Batteries can also be used in hybrid concepts with fossil fuels. Here, diesel generators produce electricity for the ship's electric motor. By decoupling the mechanical connection between the ship's engine and the ship's propeller, which is common in combustion engines, and by using a buffer battery, the entire system can be operated at optimum efficiency. In this way, fuel consumption as well as pollutant emissions can be reduced to a considerable extent.6


5 Holbach, Gerd (2020): „Elektro­mobilität auf dem Wasser mittels Brennstoffzelle und Wasserstoff am Beispiel des Schubbootes ELEKTRA", Vortrag anlässlich der Innovations­konferenz des Projekts "E-Mobilität in Binnen- und Küsten­schifffahrt" am 27./28.01.2020.
Link ↗ (accessed 21.09.2021)

6 Vandel Jensen, Helge (2017): Hoch­effiziente Hybridantriebe in der Binnen­schifffahrt, AUTOCAD & Inventor Magazin 
Link ↗ (accessed 21.09.2021)

Performance requirements

Inland shipping is increasingly becoming the focus of public discussion due to its negative environmental impact. Environmental compatibility therefore also plays a central role in the battery technology used. In view of the average operating life of the vessels, investment security in conjunction with high safety requirements also play a key role. The batteries used should last at least 30 years and present the lowest possible risks in terms of flammability and explosion.
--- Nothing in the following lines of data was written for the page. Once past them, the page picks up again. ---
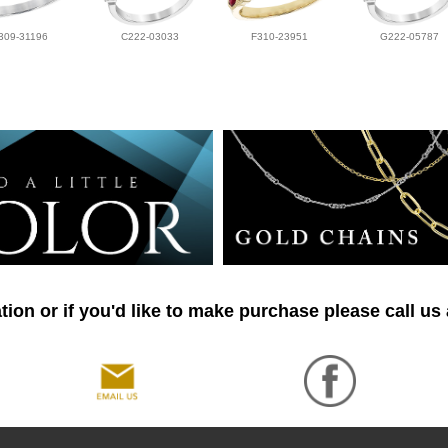
309-31196
C222-03033
F310-23951
G222-05787
ion or if you'd like to make purchase please call us 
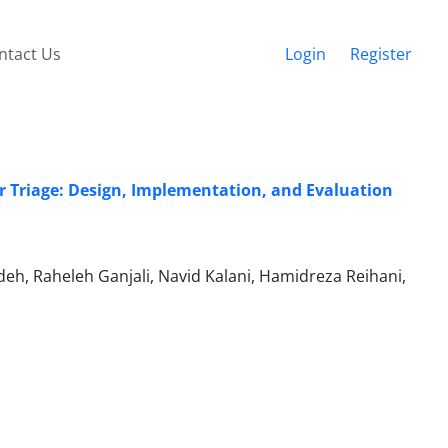
ntact Us
Login
Register
er Triage: Design, Implementation, and Evaluation
h, Raheleh Ganjali, Navid Kalani, Hamidreza Reihani,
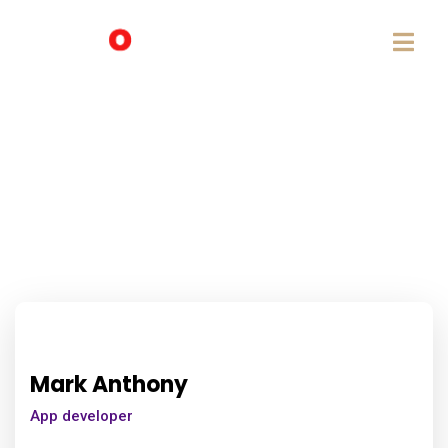
Mark Anthony
App developer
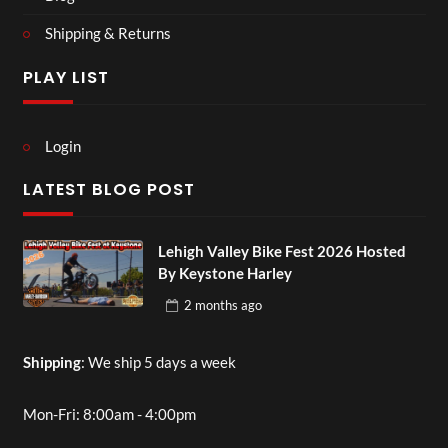
Shipping & Returns
PLAY LIST
Login
LATEST BLOG POST
Lehigh Valley Bike Fest 2026 Hosted
By Keystone Harley
2 months
ago
Shipping
: We ship 5 days a week
Mon-Fri: 8:00am - 4:00pm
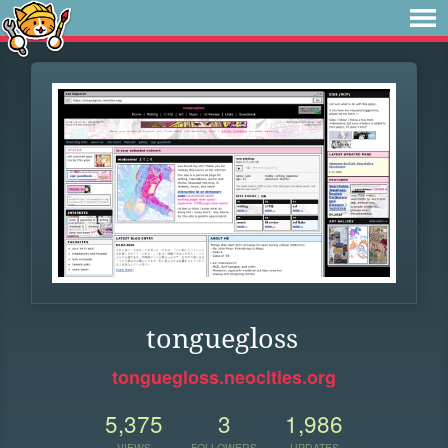
tonguegloss
tonguegloss.neocities.org
5,375
3
1,986
VIEWS
FOLLOWERS
UPDATES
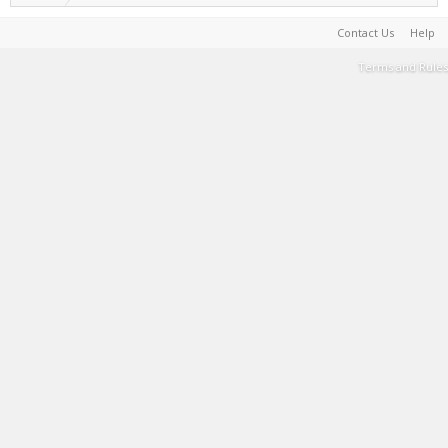
Contact Us
Help
Terms and Rules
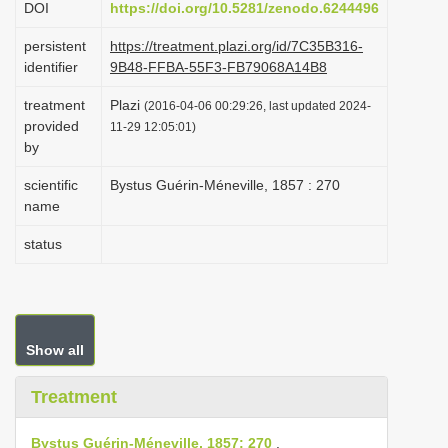
DOI
https://doi.org/10.5281/zenodo.6244496
i
persistent
https://treatment.plazi.org/id/7C35B316-
o
identifier
9B48-FFBA-55F3-FB79068A14B8
n
treatment
Plazi
(2016-04-06 00:29:26, last updated 2024-
provided
11-29 12:05:01)
by
scientific
Bystus Guérin-Méneville, 1857 : 270
name
status
Show all
Treatment
Bystus Guérin-Méneville, 1857: 270
.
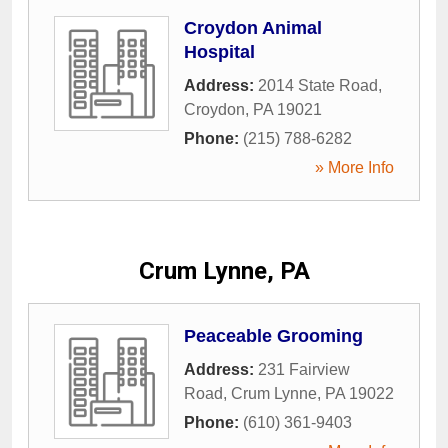
Croydon Animal
Hospital
Address:
2014 State Road
,
Croydon
,
PA
19021
Phone:
(215) 788-6282
» More Info
Crum Lynne, PA
Peaceable Grooming
Address:
231 Fairview
Road
,
Crum Lynne
,
PA
19022
Phone:
(610) 361-9403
The fast-charging capability of the battery determines how much power can be charged for the onward journey during the discharging or charging process in port. It is thus an important factor for route planning.


Market outlook

Around 90 % of Europe's foreign trade and 35 % of its inland trade is carried by sea and inland waterways.1 In Germany, inland shipping accounts for just under 5 % of all goods transports.2 The market volume for battery storage results in particular from the size of the shipping fleet as well as the replacement rate - which in turn is heavily dependent on the relevant environmental legislation. In Europe, there are currently over 15,000 inland waterway vessels used for freight transport. While the total number has steadily decreased since 2005, the tonnage of vessels has increased. This is due to smaller vessels leaving the fleet and being replaced by larger vessels.7

If all European inland waterway vessels were converted to fuel cell propulsion, this would result in a battery demand of 38 GWh on the basis of Holbach's waterway concept (see above). Depending on the inclusion of purely battery-electric drives, this market volume would increase significantly.

7 Zentral­kommission für die Rheinschiff­fahrt (ZKR) (2020): Jahresbericht 2019. Europäische Binnen­schifffahrt – Markt­beobachtung.